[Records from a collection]

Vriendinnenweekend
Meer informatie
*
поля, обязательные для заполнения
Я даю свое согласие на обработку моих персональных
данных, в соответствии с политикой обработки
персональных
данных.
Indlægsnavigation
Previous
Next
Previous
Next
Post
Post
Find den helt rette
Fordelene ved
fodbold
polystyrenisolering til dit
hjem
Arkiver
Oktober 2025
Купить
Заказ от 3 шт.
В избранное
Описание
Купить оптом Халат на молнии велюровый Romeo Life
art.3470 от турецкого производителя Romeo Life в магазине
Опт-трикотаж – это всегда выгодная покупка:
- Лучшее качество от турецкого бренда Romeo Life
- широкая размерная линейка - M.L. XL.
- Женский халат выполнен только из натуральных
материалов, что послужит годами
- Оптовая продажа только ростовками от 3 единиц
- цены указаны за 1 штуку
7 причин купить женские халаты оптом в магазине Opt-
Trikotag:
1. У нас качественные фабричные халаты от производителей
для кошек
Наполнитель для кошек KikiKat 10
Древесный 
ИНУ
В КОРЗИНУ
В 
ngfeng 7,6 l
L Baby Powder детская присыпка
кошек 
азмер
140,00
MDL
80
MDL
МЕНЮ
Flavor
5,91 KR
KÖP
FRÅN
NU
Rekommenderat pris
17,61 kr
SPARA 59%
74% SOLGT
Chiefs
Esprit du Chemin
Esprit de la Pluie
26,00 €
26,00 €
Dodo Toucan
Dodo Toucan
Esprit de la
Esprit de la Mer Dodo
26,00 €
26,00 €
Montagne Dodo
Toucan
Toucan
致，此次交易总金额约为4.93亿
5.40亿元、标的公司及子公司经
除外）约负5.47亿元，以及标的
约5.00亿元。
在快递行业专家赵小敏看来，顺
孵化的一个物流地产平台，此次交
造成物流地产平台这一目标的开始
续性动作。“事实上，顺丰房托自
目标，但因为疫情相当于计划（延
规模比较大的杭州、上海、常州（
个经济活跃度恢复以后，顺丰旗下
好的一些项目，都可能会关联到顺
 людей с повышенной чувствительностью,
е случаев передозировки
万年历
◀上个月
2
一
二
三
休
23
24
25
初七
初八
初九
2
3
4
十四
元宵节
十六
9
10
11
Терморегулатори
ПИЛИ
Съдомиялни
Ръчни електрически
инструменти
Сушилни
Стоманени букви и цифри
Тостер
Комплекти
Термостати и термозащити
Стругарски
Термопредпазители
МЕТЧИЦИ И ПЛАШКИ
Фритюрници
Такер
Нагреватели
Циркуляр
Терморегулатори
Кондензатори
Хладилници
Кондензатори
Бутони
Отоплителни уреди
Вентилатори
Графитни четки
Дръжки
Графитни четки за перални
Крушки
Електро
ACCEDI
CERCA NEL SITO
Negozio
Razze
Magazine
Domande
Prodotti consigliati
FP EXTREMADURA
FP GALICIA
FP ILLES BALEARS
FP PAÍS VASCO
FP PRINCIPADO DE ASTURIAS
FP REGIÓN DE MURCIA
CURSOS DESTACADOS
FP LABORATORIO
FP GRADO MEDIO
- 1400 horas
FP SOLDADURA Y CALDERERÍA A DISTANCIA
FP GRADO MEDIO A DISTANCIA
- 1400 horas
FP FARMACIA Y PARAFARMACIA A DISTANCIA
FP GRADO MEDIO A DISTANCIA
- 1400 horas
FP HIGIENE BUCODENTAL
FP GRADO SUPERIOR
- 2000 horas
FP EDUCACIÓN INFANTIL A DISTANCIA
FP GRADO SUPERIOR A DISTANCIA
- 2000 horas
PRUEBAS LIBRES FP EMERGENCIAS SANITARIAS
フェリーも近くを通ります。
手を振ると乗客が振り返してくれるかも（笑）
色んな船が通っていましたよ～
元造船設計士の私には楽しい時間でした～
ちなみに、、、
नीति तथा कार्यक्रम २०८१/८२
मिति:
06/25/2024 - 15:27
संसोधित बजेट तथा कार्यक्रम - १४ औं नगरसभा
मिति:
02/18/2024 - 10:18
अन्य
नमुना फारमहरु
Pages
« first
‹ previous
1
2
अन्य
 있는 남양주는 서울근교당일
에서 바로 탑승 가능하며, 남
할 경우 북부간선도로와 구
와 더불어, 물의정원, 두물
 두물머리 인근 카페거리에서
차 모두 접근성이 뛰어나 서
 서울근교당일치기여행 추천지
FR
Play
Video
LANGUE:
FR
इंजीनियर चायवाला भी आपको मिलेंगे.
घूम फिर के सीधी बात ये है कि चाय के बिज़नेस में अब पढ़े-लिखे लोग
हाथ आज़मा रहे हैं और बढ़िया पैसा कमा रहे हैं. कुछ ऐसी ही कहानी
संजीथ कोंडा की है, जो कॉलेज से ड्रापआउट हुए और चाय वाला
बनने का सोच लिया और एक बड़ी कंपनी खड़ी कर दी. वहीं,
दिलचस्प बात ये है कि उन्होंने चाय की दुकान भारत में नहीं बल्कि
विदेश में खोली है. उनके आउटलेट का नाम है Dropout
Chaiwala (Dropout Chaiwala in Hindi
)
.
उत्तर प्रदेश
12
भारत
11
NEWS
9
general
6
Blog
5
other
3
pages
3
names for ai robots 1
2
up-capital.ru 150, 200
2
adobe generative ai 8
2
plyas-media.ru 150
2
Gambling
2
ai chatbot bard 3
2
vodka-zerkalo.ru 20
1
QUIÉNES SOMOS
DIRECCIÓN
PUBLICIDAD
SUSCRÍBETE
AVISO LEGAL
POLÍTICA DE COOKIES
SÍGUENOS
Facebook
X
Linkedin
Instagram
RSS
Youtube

▸ **WHAT IS REQUIRED**: All lines of the data above must be returned exactly.

▸ **YOUR RESPONSE**:
Vriendinnenweekend
Meer informatie
*
поля, обязательные для заполнения
Я даю свое согласие на обработку моих персональных
данных, в соответствии с политикой обработки
персональных
данных.
Indlægsnavigation
Previous
Next
Previous
Next
Post
Post
Find den helt rette
Fordelene ved
fodbold
polystyrenisolering til dit
hjem
Arkiver
Oktober 2025
Купить
Заказ от 3 шт.
В избранное
Описание
Купить оптом Халат на молнии велюровый Romeo Life
art.3470 от турецкого производителя Romeo Life в магазине
Опт-трикотаж – это всегда выгодная покупка:
- Лучшее качество от турецкого бренда Romeo Life
- широкая размерная линейка - M.L. XL.
- Женский халат выполнен только из натуральных
материалов, что послужит годами
- Оптовая продажа только ростовками от 3 единиц
- цены указаны за 1 штуку
7 причин купить женские халаты оптом в магазине Opt-
Trikotag:
1. У нас качественные фабричные халаты от производителей
для кошек
Наполнитель для кошек KikiKat 10
Древесный 
ИНУ
В КОРЗИНУ
В 
ngfeng 7,6 l
L Baby Powder детская присыпка
кошек 
азмер
140,00
MDL
80
MDL
МЕНЮ
Flavor
5,91 KR
KÖP
FRÅN
NU
Rekommenderat pris
17,61 kr
SPARA 59%
74% SOLGT
Chiefs
Esprit du Chemin
Esprit de la Pluie
26,00 €
26,00 €
Dodo Toucan
Dodo Toucan
Esprit de la
Esprit de la Mer Dodo
26,00 €
26,00 €
Montagne Dodo
Toucan
Toucan
致，此次交易总金额约为4.93亿
5.40亿元、标的公司及子公司经
除外）约负5.47亿元，以及标的
约5.00亿元。
在快递行业专家赵小敏看来，顺
孵化的一个物流地产平台，此次交
造成物流地产平台这一目标的开始
续性动作。“事实上，顺丰房托自
目标，但因为疫情相当于计划（延
规模比较大的杭州、上海、常州（
个经济活跃度恢复以后，顺丰旗下
好的一些项目，都可能会关联到顺
 людей с повышенной чувствительностью,
е случаев передозировки
万年历
◀上个月
2
一
二
三
休
23
24
25
初七
初八
初九
2
3
4
十四
元宵节
十六
9
10
11
Терморегулатори
ПИЛИ
Съдомиялни
Ръчни електрически
инструменти
Сушилни
Стоманени букви и цифри
Тостер
Комплекти
Термостати и термозащити
Стругарски
Термопредпазители
МЕТЧИЦИ И ПЛАШКИ
Фритюрници
Такер
Нагреватели
Циркуляр
Терморегулатори
Кондензатори
Хладилници
Кондензатори
Бутони
Отоплителни уреди
Вентилатори
Графитни четки
Дръжки
Графитни четки за перални
Крушки
Електро
ACCEDI
CERCA NEL SITO
Negozio
Razze
Magazine
Domande
Prodotti consigliati
FP EXTREMADURA
FP GALICIA
FP ILLES BALEARS
FP PAÍS VASCO
FP PRINCIPADO DE ASTURIAS
FP REGIÓN DE MURCIA
CURSOS DESTACADOS
FP LABORATORIO
FP GRADO MEDIO
- 1400 horas
FP SOLDADURA Y CALDERERÍA A DISTANCIA
FP GRADO MEDIO A DISTANCIA
- 1400 horas
FP FARMACIA Y PARAFARMACIA A DISTANCIA
FP GRADO MEDIO A DISTANCIA
- 1400 horas
FP HIGIENE BUCODENTAL
FP GRADO SUPERIOR
- 2000 horas
FP EDUCACIÓN INFANTIL A DISTANCIA
FP GRADO SUPERIOR A DISTANCIA
- 2000 horas
PRUEBAS LIBRES FP EMERGENCIAS SANITARIAS
フェリーも近くを通ります。
手を振ると乗客が振り返してくれるかも（笑）
色んな船が通っていましたよ～
元造船設計士の私には楽しい時間でした～
ちなみに、、、
नीति तथा कार्यक्रम २०८१/८२
मिति:
06/25/2024 - 15:27
संसोधित बजेट तथा कार्यक्रम - १४ औं नगरसभा
मिति:
02/18/2024 - 10:18
अन्य
नमुना फारमहरु
Pages
« first
‹ previous
1
2
अन्य
 있는 남양주는 서울근교당일
에서 바로 탑승 가능하며, 남
할 경우 북부간선도로와 구
와 더불어, 물의정원, 두물
 두물머리 인근 카페거리에서
차 모두 접근성이 뛰어나 서
 서울근교당일치기여행 추천지
FR
Play
Video
LANGUE:
FR
इंजीनियर चायवाला भी आपको मिलेंगे.
घूम फिर के सीधी बात ये है कि चाय के बिज़नेस में अब पढ़े-लिखे लोग
हाथ आज़मा रहे हैं और बढ़िया पैसा कमा रहे हैं. कुछ ऐसी ही कहानी
संजीथ कोंडा की है, जो कॉलेज से ड्रापआउट हुए और चाय वाला
बनने का सोच लिया और एक बड़ी कंपनी खड़ी कर दी. वहीं,
दिलचस्प बात ये है कि उन्होंने चाय की दुकान भारत में नहीं बल्कि
विदेश में खोली है. उनके आउटलेट का नाम है Dropout
Chaiwala (Dropout Chaiwala in Hindi
)
.
उत्तर प्रदेश
12
भारत
11
NEWS
9
general
6
Blog
5
other
3
pages
3
names for ai robots 1
2
up-capital.ru 150, 200
2
adobe generative ai 8
2
plyas-media.ru 150
2
Gambling
2
ai chatbot bard 3
2
vodka-zerkalo.ru 20
1
QUIÉNES SOMOS
DIRECCIÓN
PUBLICIDAD
SUSCRÍBETE
AVISO LEGAL
POLÍTICA DE COOKIES
SÍGUENOS
Facebook
X
Linkedin
Instagram
RSS
Youtube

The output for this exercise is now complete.